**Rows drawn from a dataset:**

────────

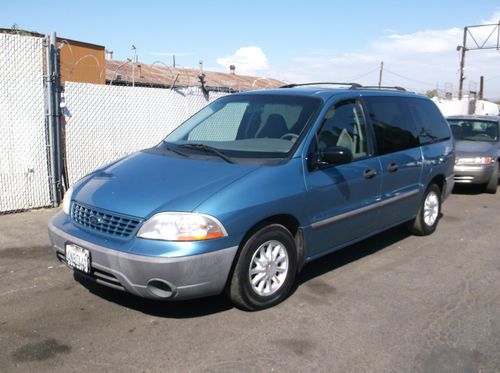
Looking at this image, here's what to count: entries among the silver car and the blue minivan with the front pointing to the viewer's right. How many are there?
0

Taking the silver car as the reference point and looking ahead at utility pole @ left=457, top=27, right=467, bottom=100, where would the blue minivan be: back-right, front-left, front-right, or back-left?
back-left

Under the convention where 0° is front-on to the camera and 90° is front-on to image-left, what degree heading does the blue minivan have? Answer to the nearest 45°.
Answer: approximately 45°

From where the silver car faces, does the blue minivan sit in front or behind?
in front

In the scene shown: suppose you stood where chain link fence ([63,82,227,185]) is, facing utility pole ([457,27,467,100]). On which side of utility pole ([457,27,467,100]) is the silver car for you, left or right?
right

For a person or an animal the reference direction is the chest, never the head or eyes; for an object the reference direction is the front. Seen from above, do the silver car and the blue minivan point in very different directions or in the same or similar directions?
same or similar directions

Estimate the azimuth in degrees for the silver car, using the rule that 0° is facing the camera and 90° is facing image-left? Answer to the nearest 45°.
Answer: approximately 45°

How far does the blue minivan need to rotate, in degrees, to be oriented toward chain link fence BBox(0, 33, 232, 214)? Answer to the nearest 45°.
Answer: approximately 90° to its right

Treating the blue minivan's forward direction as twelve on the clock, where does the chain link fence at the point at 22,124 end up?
The chain link fence is roughly at 3 o'clock from the blue minivan.

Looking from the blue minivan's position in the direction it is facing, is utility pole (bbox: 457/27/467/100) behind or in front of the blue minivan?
behind

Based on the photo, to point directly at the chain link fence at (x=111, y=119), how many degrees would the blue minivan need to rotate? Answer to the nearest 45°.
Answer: approximately 90° to its right

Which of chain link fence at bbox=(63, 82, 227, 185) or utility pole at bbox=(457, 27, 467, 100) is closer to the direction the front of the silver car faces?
the chain link fence
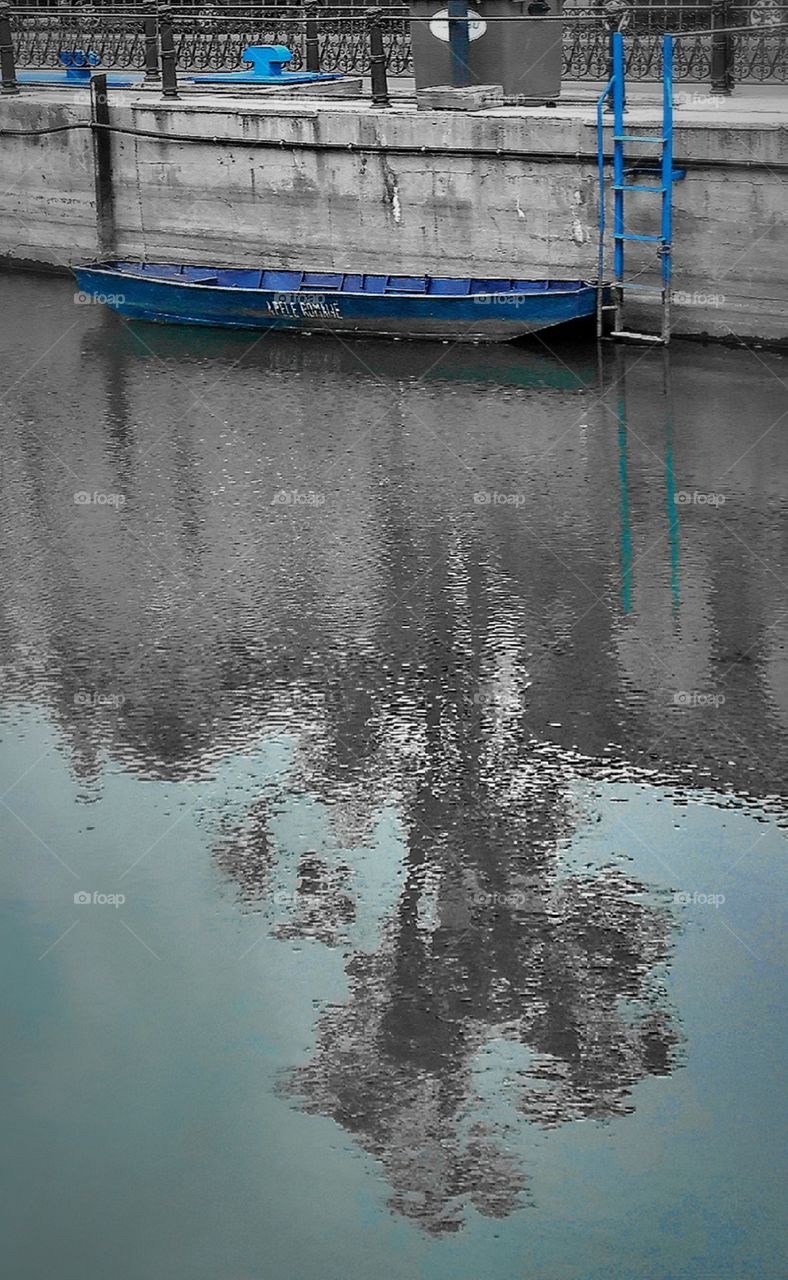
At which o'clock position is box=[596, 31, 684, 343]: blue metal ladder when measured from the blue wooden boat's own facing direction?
The blue metal ladder is roughly at 7 o'clock from the blue wooden boat.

────────

**TASK:** Update every row by replacing "utility pole" with "telephone pole" and keeping everything else unchanged. Leave the pictures out of your answer.

**RESPONSE TO THIS TASK:**
Looking at this image, here's what to count: entries among the silver car and the blue minivan with the front pointing to the viewer's right. How many are there?
0

Taking the silver car as the reference point and looking ahead at telephone pole @ left=457, top=27, right=467, bottom=100, where would the blue minivan be: back-right, front-left, front-right, or back-left?
back-left

Under the convention where 0° is front-on to the camera and 90° is front-on to image-left, what degree heading does the blue minivan have? Answer to the nearest 45°.
Answer: approximately 45°

From where the silver car faces, does the blue minivan sit in front or behind?
in front

In the scene shown: suppose you stood where chain link fence ([63,82,227,185]) is, facing telephone pole ([457,27,467,100]). On which side of telephone pole ([457,27,467,100]) is the silver car for you, left or right?
right

For a person or an animal the reference direction is the chest, never the head or eyes; for an object the reference direction is the front. Seen from above, do the silver car and the blue minivan point in very different directions or in the same or similar directions?
same or similar directions

Estimate the azimuth in degrees for the silver car, using the rule that 0° is facing the camera and 90° is facing image-left? Answer to the nearest 45°.
Answer: approximately 45°

How far does the blue minivan need to rotate, in degrees, to be oriented toward chain link fence BBox(0, 33, 232, 214)? Answer to the nearest 45°.
Answer: approximately 90° to its right

Treating the blue minivan's forward direction as twelve on the clock, where does the chain link fence at the point at 22,124 end up?
The chain link fence is roughly at 3 o'clock from the blue minivan.

Looking from the blue minivan's position in the direction it is facing, is telephone pole (bbox: 457/27/467/100) behind or in front of the blue minivan?
behind

Based on the photo, to point directly at the chain link fence at (x=111, y=119), how many degrees would the blue minivan need to rotate? Answer to the nearest 45°.
Answer: approximately 90° to its right

Which of chain link fence at bbox=(63, 82, 227, 185) or telephone pole at bbox=(457, 27, 467, 100) is closer to the direction the front of the silver car faces?
the chain link fence
At which o'clock position is box=[596, 31, 684, 343]: blue metal ladder when measured from the blue wooden boat's own facing direction?
The blue metal ladder is roughly at 7 o'clock from the blue wooden boat.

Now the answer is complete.